Leave the pictures aside and copy all the data exactly.
======== DATA IN THIS EXERCISE ========
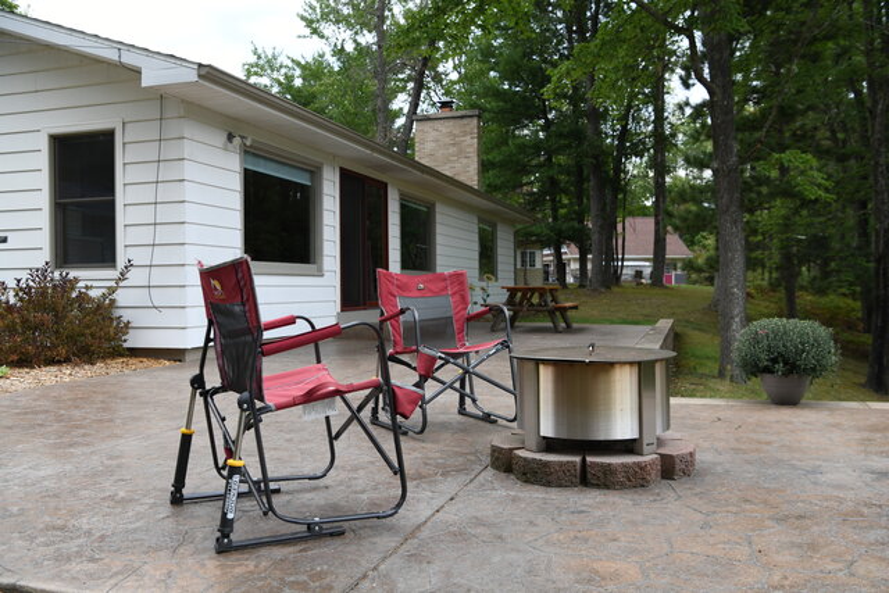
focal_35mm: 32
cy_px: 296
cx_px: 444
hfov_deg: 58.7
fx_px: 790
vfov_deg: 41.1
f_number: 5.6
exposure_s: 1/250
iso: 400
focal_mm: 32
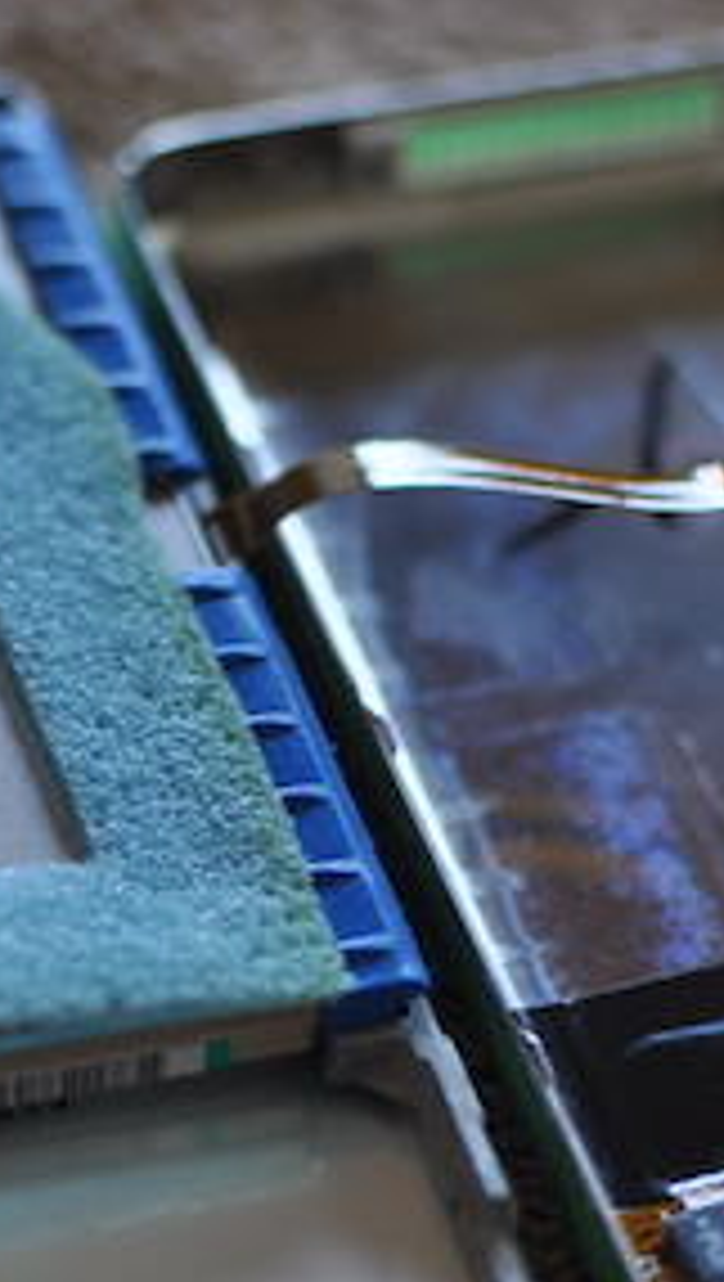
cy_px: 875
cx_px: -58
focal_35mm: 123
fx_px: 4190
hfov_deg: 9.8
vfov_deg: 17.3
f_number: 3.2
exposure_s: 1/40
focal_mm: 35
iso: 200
========
• RESULT OF THIS TASK:
focal_35mm: 32
cy_px: 296
cx_px: 444
hfov_deg: 58.7
fx_px: 790
vfov_deg: 41.1
f_number: 5.6
exposure_s: 1/250
iso: 400
focal_mm: 32
cy_px: 875
cx_px: -58
focal_35mm: 123
fx_px: 4190
hfov_deg: 9.8
vfov_deg: 17.3
f_number: 3.2
exposure_s: 1/40
focal_mm: 35
iso: 200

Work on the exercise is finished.